Speed should be in meters per second, not meters per minute.
Internally to the SwerveModule class, Swerve module steer position should be in rotations with a range of [-0.5, 0.5). This is the unit the CANCoder and Spark Max use. External to the SwerveModule, use radians [-Pi, Pi).
Use closed loop on the Spark Max motor controller, not a PIDController on the roboRIO. There are several reason you probably want to do this:
You pay big money for smart motor controllers, so use them.
On the motor controller the encoder value is read directly, it doesn't have to come over the CAN network first.
Motor controller closed loop runs at 1000Hz where the roboRIO only runs at 50hz.
Let the motors and encoders handle your offsets and inversions. Configure them once, and let them handle the math.
Use the CANCoders waitForUpdate() function when getting it's absolute position on startup.
Set offsets in rotations (avoiding conversion from degrees to radians to rotations.) There was also some math going on to rotate them by pi/2 radians.

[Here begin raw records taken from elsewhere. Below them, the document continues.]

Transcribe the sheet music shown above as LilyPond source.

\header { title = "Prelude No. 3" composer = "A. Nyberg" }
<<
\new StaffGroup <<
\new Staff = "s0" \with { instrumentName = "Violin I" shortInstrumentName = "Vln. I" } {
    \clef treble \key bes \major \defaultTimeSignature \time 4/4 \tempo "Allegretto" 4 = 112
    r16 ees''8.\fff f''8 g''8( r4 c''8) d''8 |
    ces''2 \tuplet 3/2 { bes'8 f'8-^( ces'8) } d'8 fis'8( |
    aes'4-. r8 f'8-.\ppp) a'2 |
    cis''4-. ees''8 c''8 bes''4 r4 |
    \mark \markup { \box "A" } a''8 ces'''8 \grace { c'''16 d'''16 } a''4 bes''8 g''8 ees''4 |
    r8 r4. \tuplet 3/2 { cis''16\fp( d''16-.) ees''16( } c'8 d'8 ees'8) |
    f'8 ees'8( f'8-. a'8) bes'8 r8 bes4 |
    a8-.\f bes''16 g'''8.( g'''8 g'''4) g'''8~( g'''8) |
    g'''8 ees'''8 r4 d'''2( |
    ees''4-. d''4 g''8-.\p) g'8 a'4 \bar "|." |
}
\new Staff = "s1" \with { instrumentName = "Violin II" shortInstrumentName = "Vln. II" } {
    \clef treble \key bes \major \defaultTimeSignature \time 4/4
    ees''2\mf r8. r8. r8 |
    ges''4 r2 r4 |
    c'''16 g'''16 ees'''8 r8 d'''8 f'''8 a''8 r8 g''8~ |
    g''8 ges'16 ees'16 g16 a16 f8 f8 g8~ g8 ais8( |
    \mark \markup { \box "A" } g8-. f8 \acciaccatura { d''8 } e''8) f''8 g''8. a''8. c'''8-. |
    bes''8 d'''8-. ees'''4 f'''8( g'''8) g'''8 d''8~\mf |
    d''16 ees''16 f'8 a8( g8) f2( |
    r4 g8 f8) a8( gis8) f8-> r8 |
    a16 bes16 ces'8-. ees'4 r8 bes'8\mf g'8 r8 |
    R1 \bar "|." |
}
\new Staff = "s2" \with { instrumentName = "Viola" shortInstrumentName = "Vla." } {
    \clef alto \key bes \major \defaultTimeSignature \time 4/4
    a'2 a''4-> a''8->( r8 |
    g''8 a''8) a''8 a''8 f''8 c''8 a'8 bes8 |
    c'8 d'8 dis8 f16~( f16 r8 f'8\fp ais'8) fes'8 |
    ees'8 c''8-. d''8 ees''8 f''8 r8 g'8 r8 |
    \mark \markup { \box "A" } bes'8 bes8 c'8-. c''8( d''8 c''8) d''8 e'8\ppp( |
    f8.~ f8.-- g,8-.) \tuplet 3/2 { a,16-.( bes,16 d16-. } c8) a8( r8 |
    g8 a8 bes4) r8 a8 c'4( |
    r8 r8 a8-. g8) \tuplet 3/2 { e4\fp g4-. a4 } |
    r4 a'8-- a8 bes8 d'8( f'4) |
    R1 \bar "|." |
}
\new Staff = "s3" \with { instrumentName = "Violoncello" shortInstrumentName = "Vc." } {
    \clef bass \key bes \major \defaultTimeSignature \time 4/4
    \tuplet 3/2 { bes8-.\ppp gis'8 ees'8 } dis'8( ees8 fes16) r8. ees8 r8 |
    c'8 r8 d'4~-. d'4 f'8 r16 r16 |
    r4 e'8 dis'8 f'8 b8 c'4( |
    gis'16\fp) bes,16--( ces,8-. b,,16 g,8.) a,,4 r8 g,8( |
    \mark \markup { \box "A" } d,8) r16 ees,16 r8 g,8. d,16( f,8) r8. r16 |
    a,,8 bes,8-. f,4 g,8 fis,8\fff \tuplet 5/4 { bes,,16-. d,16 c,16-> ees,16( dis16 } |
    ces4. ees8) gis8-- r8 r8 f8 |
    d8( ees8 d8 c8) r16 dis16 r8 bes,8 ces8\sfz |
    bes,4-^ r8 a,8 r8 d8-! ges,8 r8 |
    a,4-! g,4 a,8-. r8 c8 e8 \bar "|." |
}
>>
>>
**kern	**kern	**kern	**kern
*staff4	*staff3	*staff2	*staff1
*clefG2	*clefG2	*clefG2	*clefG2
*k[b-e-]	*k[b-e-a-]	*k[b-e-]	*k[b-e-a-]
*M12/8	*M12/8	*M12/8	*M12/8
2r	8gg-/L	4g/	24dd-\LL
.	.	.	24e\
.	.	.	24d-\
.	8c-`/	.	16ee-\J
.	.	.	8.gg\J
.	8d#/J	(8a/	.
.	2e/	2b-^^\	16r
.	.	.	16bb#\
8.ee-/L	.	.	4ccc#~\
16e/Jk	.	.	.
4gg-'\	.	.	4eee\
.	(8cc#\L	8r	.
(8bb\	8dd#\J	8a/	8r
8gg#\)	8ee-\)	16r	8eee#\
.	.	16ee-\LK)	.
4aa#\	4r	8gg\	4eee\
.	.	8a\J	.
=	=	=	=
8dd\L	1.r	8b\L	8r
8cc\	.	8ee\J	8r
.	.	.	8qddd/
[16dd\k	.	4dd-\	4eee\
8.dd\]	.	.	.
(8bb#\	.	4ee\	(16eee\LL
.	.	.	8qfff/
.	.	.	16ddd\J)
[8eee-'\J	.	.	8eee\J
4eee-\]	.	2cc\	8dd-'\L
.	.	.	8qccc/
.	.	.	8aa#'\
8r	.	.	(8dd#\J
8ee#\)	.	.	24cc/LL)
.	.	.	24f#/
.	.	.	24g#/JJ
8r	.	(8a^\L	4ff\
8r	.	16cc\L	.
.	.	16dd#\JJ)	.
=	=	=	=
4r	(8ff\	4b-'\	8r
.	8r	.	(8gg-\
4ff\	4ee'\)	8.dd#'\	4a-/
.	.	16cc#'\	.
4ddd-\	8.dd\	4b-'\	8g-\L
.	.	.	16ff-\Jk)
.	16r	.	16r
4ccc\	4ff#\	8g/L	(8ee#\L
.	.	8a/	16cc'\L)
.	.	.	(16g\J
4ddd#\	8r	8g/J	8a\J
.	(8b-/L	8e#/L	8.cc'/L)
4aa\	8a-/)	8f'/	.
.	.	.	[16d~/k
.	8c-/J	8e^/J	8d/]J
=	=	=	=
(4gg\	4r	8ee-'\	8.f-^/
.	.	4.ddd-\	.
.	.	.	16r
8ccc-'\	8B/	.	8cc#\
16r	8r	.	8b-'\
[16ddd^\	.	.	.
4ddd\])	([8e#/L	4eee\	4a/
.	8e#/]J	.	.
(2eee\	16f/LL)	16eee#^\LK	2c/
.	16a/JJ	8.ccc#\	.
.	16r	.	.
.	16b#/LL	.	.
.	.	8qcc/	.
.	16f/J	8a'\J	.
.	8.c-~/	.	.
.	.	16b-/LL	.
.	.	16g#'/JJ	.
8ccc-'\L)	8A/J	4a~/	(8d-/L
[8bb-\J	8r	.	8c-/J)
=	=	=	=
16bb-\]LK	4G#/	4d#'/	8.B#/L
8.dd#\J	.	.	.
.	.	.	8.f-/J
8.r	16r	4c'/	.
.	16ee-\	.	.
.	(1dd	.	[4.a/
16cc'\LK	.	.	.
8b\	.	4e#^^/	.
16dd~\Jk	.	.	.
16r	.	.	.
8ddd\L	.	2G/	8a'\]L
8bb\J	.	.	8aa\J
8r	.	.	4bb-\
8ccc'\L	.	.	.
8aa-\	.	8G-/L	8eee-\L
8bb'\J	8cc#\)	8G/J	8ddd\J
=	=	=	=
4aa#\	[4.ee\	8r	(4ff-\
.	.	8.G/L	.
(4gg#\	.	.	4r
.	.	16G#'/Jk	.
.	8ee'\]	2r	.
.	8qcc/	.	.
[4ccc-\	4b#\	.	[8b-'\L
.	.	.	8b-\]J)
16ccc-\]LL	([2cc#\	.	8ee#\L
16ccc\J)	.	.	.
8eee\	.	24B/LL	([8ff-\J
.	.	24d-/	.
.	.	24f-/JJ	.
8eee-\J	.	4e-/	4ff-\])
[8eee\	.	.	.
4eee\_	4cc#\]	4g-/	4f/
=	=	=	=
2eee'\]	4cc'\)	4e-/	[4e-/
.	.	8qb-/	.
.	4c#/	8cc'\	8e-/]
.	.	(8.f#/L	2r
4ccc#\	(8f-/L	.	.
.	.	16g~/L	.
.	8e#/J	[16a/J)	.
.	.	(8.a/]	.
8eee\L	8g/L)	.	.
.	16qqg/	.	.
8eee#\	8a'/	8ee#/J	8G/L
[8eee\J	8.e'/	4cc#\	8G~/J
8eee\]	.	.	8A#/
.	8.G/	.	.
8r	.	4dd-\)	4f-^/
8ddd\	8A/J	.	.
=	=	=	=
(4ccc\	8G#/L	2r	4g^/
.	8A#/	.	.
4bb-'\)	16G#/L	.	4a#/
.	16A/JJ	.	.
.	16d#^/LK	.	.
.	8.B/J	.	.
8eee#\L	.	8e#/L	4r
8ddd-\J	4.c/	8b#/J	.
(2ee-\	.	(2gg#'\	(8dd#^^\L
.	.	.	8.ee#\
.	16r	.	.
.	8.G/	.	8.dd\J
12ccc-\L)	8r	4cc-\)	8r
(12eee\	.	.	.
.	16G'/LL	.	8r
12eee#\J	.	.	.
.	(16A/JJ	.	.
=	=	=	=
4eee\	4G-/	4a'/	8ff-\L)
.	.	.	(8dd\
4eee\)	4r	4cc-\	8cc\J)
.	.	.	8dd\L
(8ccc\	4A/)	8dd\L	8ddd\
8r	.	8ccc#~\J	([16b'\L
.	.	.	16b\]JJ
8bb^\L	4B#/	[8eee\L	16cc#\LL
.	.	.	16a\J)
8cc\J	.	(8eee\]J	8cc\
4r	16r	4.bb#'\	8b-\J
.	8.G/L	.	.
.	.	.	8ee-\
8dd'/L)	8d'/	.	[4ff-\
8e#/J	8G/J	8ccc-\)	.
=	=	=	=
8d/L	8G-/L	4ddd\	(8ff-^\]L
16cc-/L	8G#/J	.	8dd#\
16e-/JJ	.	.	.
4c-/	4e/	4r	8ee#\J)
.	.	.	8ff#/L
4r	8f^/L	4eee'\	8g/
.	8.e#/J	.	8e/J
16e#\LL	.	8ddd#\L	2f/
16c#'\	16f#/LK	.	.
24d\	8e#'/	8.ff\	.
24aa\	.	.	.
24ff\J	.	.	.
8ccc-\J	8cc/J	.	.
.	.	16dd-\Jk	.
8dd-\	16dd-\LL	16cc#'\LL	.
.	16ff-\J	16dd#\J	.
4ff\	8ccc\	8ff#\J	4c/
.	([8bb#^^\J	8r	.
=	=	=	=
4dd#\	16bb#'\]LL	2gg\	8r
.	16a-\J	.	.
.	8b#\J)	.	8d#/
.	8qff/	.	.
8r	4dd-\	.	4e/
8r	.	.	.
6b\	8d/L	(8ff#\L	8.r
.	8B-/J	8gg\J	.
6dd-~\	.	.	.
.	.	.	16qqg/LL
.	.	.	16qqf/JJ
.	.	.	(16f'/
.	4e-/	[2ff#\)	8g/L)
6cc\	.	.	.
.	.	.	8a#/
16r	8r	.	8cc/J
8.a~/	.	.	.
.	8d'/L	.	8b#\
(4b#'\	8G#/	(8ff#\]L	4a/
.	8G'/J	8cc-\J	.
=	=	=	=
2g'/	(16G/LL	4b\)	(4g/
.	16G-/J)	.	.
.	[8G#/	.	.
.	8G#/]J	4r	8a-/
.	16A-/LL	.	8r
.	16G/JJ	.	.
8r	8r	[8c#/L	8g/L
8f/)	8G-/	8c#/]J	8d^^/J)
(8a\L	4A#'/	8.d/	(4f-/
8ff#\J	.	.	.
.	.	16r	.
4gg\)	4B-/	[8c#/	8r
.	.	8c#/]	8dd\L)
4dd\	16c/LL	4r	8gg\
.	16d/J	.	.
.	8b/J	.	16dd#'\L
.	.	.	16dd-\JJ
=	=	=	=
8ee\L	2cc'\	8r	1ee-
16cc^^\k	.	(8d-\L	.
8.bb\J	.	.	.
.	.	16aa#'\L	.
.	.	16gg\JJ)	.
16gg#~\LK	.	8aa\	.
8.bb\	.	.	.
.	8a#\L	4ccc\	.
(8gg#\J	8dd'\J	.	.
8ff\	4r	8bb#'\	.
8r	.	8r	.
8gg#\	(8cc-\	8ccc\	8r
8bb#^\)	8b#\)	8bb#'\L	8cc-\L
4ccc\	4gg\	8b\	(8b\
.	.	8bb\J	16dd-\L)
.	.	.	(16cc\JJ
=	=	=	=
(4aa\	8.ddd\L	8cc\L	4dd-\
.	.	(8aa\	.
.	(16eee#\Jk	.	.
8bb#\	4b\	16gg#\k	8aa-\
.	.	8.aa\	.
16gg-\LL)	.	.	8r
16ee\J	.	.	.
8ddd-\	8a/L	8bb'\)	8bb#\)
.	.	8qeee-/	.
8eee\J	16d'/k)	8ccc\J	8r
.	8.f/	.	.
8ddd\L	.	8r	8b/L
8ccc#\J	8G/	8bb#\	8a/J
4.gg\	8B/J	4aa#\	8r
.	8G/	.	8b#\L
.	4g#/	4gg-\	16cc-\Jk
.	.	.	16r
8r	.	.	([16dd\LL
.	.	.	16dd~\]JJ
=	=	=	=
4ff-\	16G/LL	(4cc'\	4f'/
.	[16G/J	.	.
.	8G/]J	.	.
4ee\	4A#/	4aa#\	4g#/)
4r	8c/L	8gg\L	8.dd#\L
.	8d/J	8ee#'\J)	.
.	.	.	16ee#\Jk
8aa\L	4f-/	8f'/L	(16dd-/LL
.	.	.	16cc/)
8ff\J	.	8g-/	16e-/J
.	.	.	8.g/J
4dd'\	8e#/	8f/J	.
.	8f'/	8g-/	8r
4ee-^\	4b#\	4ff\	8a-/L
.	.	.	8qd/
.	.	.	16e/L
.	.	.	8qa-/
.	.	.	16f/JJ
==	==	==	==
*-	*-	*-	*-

Set CANCoder absolute encoder SensorDirection to CounterClockwise_Positive
Set Drive and Steer motor inversion (so positive output is forward drive and counter-clockwise steer)
Correct SwerveDriveKinemetics. Forward is +X, left is +Y
BR is (-, -)
FR is (+, -)
BL is (-, +)
FL is (+, +)
Correct conversion from CANCoder position to steer motor encoder position. It was incorrectly converting from rotations to radians, but both are rotations.
Return steer position in a Rotation2d object from getSteerPosition() so the units are always clear (and since all uses of the method are creating Rotation2d anyway.)
Implement Spark Max configuration best practice:
Call restoreFactoryDefaults() before configuring to clear out any existing configuration. This is important so no old values stick around in the settings we are not explicitally configuring.
Call burnFlash() after configuration so the settings persist across power cycle. This is important in case your motor controller has a power glitch during a match, since configuration only happens when the robot program starts.
Command
It is not good practice to read button values in a command. Use button bindings.
Phoenix
Phonix5 will give the wheel/magnet alignment in driver station. The issue is not easily reproduced, but the most likely way to get it to happen is to restart the robot code (boot the robot, "restart code" from driver station, or deploy the code) and enable the robot as quickly as you can. When the problem occurs, one or more wheels will not point the right direction. Upgrade to to Phoenix 6
This is our intended drive scheme for the existing Swerve repo:
Robot movement to the left is +Y on the field, but -X on the left controller stick.
Robot movement forward is +X on the field, but -Y on the left controller stick.
Robot rotation is +left on the field, but -X on the right controller stick.Based on this scheme, the DriveCommand needed adjustment:
All of the axes need to be inverted.
The correct controller sticks need to be controlling the correct translation components.
Also, never use System.out.println() within the robot loop. It will flood the console to the point of lagging your robot. Use the SmartDashboard/NetworkTables to send the value to the driver station.
The following fixes added in DrivetrainSubsystem of exsiting Swerve repo:
The NAVX gyro angle needs to be inverted. NavX's getAngle() returns the heading with clockwise positive, which is backwards from WPILib.
For zero the heading, you need to reset odometry. I assume the intent is that the robot's current heading becomes zero, but the robot's estimated translation stays the same.